Seems like it took about four days, last time I did it.


----------



## zion698 (Jul 13, 2007)

BadMormon said:


> Seems like it took about four days, last time I did it.


What size was it?


----------



## Chuffy (May 9, 2007)

zion698 said:


> What size was it?


150 ct.


----------



## terrasco-cl (Mar 4, 2007)

This time of year the ambient humidity tends to be low so I would err on the longer side.


----------



## zion698 (Jul 13, 2007)

terrasco said:


> This time of year the ambient humidity tends to be low so I would err on the longer side.


Good point.


----------



## Fr8dog (Apr 17, 2007)

Look at www.Stogiefresh.com and go to the new Media Center and look under "Seasoning your humidor" in the Eddie DeJong segments. This might give you some insight. Enjoy!


----------



## zion698 (Jul 13, 2007)

Fr8dog said:


> Look at www.Stogiefresh.com and go to the new Media Center and look under "Seasoning your humidor" in the Eddie DeJong segments. This might give you some insight. Enjoy!

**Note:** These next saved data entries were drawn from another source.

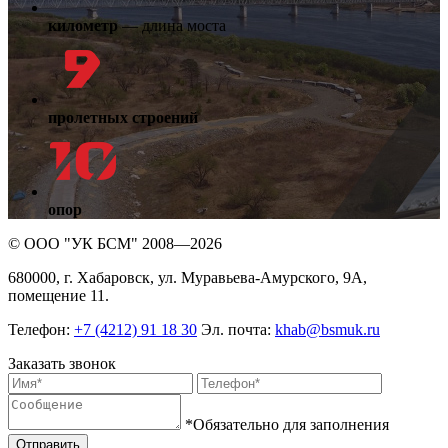
километр
— длина моста
пролетных строений
опор
© ООО "УК БСМ" 2008—2026
680000, г. Хабаровск, ул. Муравьева-Амурского, 9А,
помещение 11.
Телефон:
+7 (4212) 91 18 30
Эл. почта:
khab@bsmuk.ru
Заказать звонок
*Обязательно для заполнения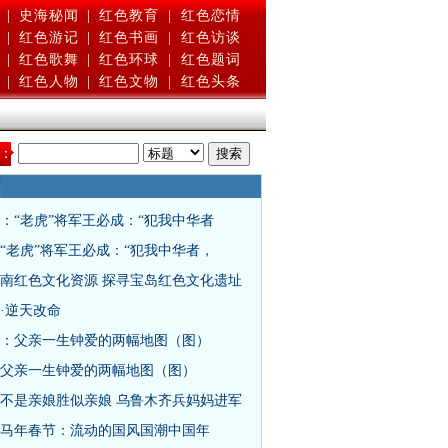
|
史海秘闻
|
红色教育
|
红色恋情
|
红色游记
|
红色书画
|
红色访谈
|
红色歌舞
|
红色环球
|
红色题词
|
红色人物
|
红色文物
|
红色头条
：
：“老虎”将军王必成：“犯我中华者
“老虎”将军王必成：“犯我中华者，
南红色文化资源 探寻宝岛红色文化遗址
·逆天改命
：父亲一生钟爱的两幅地图（图）
父亲一生钟爱的两幅地图（图）
不是亲娘胜似亲娘 乌鲁木齐兵妈妈进军
马年春节：流动的国风国潮中国年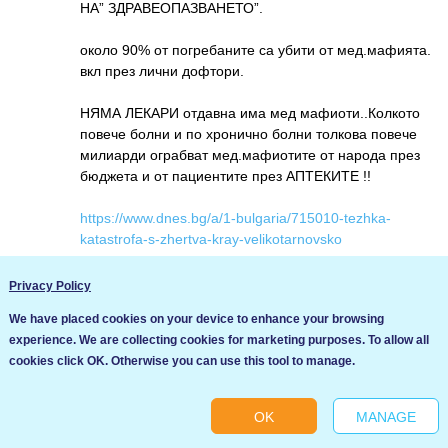
НА” ЗДРАВЕОПАЗВАНЕТО”.
около 90% от погребаните са убити от мед.мафията.
вкл през лични дофтори.
НЯМА ЛЕКАРИ отдавна има мед мафиоти..Колкото
повече болни и по хронично болни толкова повече
милиарди ограбват мед.мафиотите от народа през
бюджета и от пациентите през АПТЕКИТЕ !!
https://www.dnes.bg/a/1-bulgaria/715010-tezhka-
katastrofa-s-zhertva-kray-velikotarnovsko
Тежка катастрофа с жертва край Великотърновско
Privacy Policy
Шофьор на линейка загина на място
We have placed cookies on your device to enhance your browsing
Влез за да коментираш
experience. We are collecting cookies for marketing purposes. To allow all
Ние използваме бисквитки за да подобрим услугите си. Ако
cookies click OK. Otherwise you can use this tool to manage.
продължите да посещавате този сайт, ние приемаме, че се
ДЯДО КОЛЕДА JJIvanov
съгласявате с използването им.
22/03/2026 at 7:58 pm
OK
MANAGE
Ok
INFO ABOUT NEW SUN PROBLEMS !!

Just listened to it. Thanks.


----------



## karmaz00 (Dec 5, 2007)

few days for me


----------



## doblemaduro (Jun 24, 2007)

I've seasoned quite a few as I'm usually buying small and end up giving them away as I purchase a larger one. I leave it for at least a week.


----------



## Lok17 (Jul 31, 2007)

Just put a dish small dish inside the humi with your distilled water, along with a hydrometer. Once it reads 70ish and holds there for atleast a day you are good to go. If it goes higher, that is fine, it will come back down with your beads and smokes once they are in there. Should take less then a week, maybe as little as 4 days. Just don't open it more then once or twice when checking the RH.


----------



## zion698 (Jul 13, 2007)

Lok17 said:


> Just put a dish small dish inside the humi with your distilled water, along with a hydrometer. Once it reads 70ish and holds there for atleast a day you are good to go. If it goes higher, that is fine, it will come back down with your beads and smokes once they are in there. Should take less then a week, maybe as little as 4 days. Just don't open it more then once or twice when checking the RH.


Its up and running. I did take about four days. I put a small dish in the bottom section, and a shot glass on the top tray for good measure. Now I need a pound of RH beads for a good price.


----------